Effects of ferrosilicon alloy, Si content of steel, and slag basicity on compositions of inclusions during ladle furnace refining of Al-killed steel

To obtain solid Al₂O₃ or MgO·Al₂O₃ inclusions in ladle furnace (LF) refining process and achieve ultra-low total oxygen content in steel through subsequent Ruhrstahl Heraeus degassing, the effects of ferrosilicon alloy, Si content of steel, and slag basicity on the compositions of inclusions during LF refining were investigated in Al-killed steel. Al₂O₃ inclusions could be transformed into CaO–Al₂O₃–MgO–CaS inclusions after adding ferrosilicon alloy in the LF refining process as this alloy contains some CaSi alloy impurities. The addition of all ferrosilicon alloys required for the steel in the tapping process could eliminate the influence of Ca in ferrosilicon alloy on the compositions of inclusions. Si in liquid steel had a significant influence on the compositions of inclusions during LF refining when CaO–Al₂O₃–SiO₂–MgO slag with high basicity of 7.0 was used. This was because [Ca] produced by the reaction of CaO and [Al] could be consumed more readily by SiO₂ in Si-free steel than in Si-containing steel, which was confirmed by the difference of total calcium content between Si-free and Si-containing steels.

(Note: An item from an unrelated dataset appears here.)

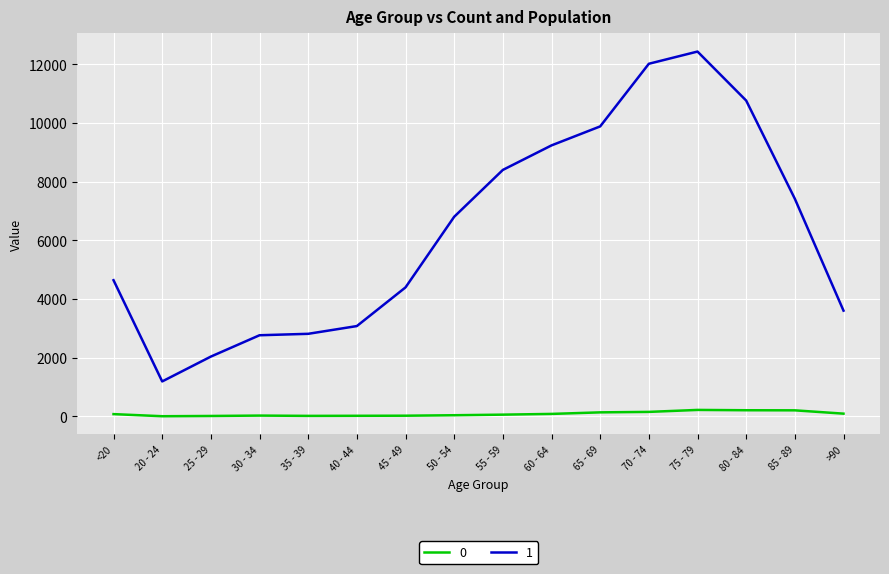

Is the value of 1 at 35 - 39 greater than the value of 0 at 50 - 54?

Yes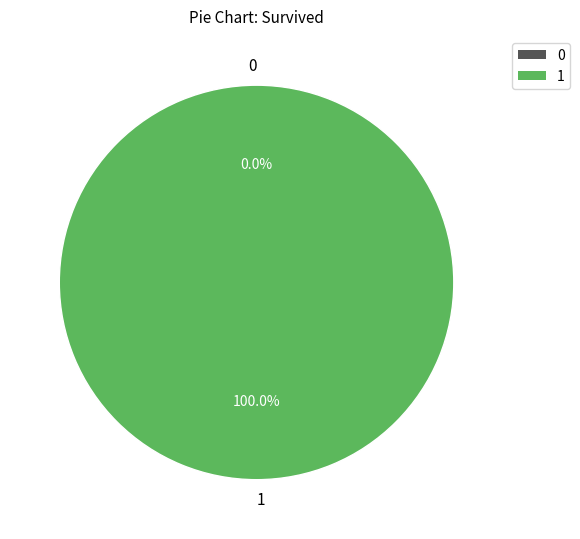

What is the total percentage of 0 and 1?

100.0%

As a result, Al₂O₃ and MgO·Al₂O₃ inclusions were retained in Si-free steel, whereas calcium aluminate inclusions were found in Si-containing steel. For CaO–Al₂O₃–SiO₂–MgO slag with low basicity of 2.8, Al₂O₃ and MgO·Al₂O₃ inclusions were obtained after LF refining in Si-containing steel when all ferrosilicon alloys required for the steel were added in the tapping process. This was because the reaction of CaO and [Al] was weak, and residual [Ca] in the steel could be rapidly consumed by SiO₂ in low-basicity slag owing to the low activity of CaO and high activity of SiO₂, leading to a low total calcium content of 0.0003% in Si-containing steel.